Lines from the one containing "Image 4: xy, xz, yz" through the last line of the data are to be repeated word for word, both ends included.
Segment Open
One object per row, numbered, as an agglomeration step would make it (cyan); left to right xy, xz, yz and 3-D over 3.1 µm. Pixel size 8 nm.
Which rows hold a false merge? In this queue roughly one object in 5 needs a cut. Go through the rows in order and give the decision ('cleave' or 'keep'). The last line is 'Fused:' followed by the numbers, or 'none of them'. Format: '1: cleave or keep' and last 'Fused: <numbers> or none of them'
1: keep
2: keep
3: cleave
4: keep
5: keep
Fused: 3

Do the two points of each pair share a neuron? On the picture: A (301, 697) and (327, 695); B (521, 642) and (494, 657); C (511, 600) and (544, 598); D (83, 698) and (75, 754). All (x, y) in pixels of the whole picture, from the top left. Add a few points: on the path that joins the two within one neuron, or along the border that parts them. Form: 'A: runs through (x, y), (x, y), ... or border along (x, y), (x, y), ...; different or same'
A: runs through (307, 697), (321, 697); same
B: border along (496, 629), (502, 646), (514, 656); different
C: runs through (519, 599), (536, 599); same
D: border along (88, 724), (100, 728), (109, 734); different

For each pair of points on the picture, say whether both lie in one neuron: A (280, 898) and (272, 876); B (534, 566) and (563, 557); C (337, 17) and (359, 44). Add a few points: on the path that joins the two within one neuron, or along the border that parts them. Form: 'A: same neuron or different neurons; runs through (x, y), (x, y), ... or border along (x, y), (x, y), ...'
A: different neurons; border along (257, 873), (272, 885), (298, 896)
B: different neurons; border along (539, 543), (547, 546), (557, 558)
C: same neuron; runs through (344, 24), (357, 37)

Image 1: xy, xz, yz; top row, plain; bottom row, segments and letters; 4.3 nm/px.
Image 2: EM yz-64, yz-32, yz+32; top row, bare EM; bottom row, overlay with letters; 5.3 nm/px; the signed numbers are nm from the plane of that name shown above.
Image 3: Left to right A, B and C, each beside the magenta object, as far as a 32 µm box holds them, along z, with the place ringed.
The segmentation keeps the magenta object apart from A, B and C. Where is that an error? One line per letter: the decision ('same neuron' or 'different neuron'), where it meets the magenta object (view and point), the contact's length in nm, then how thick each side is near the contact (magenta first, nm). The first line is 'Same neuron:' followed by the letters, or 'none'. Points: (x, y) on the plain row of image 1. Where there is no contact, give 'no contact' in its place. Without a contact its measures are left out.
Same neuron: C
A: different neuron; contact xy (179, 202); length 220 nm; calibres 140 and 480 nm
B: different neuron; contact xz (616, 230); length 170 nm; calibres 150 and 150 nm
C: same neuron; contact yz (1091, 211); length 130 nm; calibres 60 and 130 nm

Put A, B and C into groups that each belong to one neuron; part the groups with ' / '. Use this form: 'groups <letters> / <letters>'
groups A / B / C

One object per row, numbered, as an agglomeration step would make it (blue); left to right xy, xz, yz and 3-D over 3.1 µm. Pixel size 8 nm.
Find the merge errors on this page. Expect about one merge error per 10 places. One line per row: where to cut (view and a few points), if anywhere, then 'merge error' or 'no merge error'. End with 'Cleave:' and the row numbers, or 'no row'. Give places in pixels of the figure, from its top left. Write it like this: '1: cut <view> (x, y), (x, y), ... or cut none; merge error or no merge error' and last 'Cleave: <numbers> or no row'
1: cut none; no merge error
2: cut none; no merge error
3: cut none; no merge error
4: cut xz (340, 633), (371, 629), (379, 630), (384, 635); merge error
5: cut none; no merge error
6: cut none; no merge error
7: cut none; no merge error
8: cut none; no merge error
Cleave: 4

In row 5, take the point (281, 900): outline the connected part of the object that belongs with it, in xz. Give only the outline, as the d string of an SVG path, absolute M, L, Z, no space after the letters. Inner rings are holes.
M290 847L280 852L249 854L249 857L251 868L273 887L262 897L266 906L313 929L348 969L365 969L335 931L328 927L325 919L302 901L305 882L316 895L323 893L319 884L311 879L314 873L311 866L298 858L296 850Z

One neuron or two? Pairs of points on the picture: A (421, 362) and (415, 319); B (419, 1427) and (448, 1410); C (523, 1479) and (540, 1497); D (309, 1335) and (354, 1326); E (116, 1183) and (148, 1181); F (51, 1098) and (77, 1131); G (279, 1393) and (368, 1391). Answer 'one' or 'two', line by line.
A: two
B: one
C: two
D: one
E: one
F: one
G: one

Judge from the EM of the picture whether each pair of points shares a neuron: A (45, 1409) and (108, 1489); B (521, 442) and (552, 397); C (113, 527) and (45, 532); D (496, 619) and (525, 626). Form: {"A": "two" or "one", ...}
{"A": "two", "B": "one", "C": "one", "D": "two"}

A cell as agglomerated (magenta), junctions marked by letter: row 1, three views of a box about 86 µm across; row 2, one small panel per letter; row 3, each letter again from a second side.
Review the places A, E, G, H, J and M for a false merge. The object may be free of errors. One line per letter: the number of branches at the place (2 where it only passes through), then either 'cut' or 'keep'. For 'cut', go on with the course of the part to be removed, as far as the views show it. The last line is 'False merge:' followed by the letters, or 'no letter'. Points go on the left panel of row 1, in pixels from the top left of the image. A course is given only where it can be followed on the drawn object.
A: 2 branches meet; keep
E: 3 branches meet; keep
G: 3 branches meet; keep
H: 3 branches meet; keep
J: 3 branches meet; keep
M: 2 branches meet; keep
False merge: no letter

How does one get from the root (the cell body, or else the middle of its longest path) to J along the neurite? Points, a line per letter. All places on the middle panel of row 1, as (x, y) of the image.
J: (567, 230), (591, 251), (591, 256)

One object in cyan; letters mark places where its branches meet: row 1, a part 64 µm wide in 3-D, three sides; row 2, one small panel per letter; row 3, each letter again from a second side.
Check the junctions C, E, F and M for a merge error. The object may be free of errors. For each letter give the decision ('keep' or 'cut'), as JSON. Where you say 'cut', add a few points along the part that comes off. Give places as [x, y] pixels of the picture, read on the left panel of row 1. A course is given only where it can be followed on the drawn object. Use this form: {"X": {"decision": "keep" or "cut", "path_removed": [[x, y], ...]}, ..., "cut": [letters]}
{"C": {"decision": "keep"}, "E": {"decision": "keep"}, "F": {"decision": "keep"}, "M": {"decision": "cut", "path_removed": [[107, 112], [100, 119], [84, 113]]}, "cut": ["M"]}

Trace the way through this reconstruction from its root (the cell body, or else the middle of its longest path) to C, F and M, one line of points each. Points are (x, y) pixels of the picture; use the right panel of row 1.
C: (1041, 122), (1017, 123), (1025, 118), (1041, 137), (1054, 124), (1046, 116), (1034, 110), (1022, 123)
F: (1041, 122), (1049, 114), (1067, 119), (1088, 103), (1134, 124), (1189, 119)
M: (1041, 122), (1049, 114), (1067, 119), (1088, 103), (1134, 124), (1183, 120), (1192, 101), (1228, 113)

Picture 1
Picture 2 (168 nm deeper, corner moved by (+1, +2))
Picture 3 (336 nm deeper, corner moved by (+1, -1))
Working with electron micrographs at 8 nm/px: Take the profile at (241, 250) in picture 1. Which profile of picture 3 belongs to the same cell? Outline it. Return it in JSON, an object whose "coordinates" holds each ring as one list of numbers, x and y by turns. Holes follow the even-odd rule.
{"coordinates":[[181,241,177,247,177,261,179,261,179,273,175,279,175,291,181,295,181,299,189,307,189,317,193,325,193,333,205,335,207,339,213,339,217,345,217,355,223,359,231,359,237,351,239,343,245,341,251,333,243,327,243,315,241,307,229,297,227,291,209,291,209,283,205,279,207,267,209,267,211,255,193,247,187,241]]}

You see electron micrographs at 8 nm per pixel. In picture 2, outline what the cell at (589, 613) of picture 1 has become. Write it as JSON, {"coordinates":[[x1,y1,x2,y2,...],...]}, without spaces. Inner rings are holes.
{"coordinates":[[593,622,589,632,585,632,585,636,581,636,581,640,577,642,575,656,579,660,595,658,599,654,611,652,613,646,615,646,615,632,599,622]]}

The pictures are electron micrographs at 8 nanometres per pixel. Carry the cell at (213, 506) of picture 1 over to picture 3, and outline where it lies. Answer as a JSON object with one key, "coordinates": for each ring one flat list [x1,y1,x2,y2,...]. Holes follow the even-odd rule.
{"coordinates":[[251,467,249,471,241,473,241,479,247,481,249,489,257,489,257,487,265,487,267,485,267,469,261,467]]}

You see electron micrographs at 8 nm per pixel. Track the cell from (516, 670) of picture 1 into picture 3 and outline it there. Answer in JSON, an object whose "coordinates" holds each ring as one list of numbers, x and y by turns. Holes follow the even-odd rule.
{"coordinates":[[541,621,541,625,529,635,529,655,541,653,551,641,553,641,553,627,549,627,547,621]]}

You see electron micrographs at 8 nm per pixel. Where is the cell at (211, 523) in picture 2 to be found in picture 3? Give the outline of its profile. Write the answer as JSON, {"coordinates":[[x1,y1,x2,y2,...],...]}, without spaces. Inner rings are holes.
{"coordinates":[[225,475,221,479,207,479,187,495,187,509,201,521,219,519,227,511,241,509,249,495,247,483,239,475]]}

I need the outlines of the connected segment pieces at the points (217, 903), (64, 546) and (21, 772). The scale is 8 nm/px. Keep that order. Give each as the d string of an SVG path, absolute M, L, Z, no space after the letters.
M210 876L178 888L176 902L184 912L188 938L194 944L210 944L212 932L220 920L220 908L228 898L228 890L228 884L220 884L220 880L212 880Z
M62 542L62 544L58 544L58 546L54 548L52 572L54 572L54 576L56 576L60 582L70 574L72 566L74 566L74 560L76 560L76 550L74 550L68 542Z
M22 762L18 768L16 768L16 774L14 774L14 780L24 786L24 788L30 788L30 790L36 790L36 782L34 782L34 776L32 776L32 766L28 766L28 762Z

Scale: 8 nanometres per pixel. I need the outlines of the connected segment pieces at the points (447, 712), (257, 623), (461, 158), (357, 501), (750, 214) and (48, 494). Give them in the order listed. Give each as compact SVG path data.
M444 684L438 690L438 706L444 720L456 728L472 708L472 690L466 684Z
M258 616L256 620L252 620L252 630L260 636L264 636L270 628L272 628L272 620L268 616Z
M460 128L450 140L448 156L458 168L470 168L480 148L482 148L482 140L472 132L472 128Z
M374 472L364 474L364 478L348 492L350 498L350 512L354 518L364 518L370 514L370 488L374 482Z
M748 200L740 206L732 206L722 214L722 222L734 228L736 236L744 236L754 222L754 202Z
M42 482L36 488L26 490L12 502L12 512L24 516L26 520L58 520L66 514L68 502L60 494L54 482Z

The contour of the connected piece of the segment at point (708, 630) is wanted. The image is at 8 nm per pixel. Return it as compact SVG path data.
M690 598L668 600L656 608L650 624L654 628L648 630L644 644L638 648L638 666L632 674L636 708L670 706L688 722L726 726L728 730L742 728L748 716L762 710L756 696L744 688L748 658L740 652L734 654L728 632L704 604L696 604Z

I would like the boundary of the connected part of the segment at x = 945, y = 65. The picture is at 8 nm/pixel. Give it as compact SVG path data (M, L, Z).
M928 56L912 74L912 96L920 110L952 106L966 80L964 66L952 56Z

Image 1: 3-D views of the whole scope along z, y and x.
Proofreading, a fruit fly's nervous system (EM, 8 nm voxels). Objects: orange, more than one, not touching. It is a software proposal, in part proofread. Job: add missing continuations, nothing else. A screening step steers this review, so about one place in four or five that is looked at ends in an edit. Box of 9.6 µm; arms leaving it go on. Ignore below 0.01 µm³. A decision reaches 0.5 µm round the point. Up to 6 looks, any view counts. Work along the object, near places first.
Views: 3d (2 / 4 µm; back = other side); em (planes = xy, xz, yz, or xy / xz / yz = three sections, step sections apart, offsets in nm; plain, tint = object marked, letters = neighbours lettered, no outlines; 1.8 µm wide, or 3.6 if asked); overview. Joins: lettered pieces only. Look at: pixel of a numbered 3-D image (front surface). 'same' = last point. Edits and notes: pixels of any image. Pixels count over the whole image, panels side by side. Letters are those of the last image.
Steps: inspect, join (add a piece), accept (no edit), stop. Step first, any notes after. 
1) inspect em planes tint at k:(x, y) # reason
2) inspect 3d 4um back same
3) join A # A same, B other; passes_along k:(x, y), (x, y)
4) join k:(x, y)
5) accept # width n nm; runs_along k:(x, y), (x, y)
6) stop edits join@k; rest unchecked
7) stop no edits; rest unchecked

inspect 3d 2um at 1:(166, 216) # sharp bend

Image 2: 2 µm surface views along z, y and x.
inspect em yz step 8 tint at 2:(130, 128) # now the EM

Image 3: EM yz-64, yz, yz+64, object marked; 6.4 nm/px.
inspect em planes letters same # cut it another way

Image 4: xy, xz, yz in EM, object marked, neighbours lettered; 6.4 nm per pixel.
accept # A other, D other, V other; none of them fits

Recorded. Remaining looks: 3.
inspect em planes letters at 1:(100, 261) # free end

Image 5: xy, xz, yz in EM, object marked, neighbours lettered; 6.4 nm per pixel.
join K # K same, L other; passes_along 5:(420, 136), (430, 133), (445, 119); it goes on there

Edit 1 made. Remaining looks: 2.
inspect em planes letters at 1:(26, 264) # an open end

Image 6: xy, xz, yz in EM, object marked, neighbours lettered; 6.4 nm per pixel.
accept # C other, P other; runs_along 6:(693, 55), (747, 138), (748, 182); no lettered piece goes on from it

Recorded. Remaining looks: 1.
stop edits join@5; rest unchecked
Segment Closed
RESULT FOR THIS TASK:
Image 4: xy, xz, yz in EM, object marked, neighbours lettered; 6.4 nm per pixel.
accept # A other, D other, V other; none of them fits

Recorded. Remaining looks: 3.
inspect em planes letters at 1:(100, 261) # free end

Image 5: xy, xz, yz in EM, object marked, neighbours lettered; 6.4 nm per pixel.
join K # K same, L other; passes_along 5:(420, 136), (430, 133), (445, 119); it goes on there

Edit 1 made. Remaining looks: 2.
inspect em planes letters at 1:(26, 264) # an open end

Image 6: xy, xz, yz in EM, object marked, neighbours lettered; 6.4 nm per pixel.
accept # C other, P other; runs_along 6:(693, 55), (747, 138), (748, 182); no lettered piece goes on from it

Recorded. Remaining looks: 1.
stop edits join@5; rest unchecked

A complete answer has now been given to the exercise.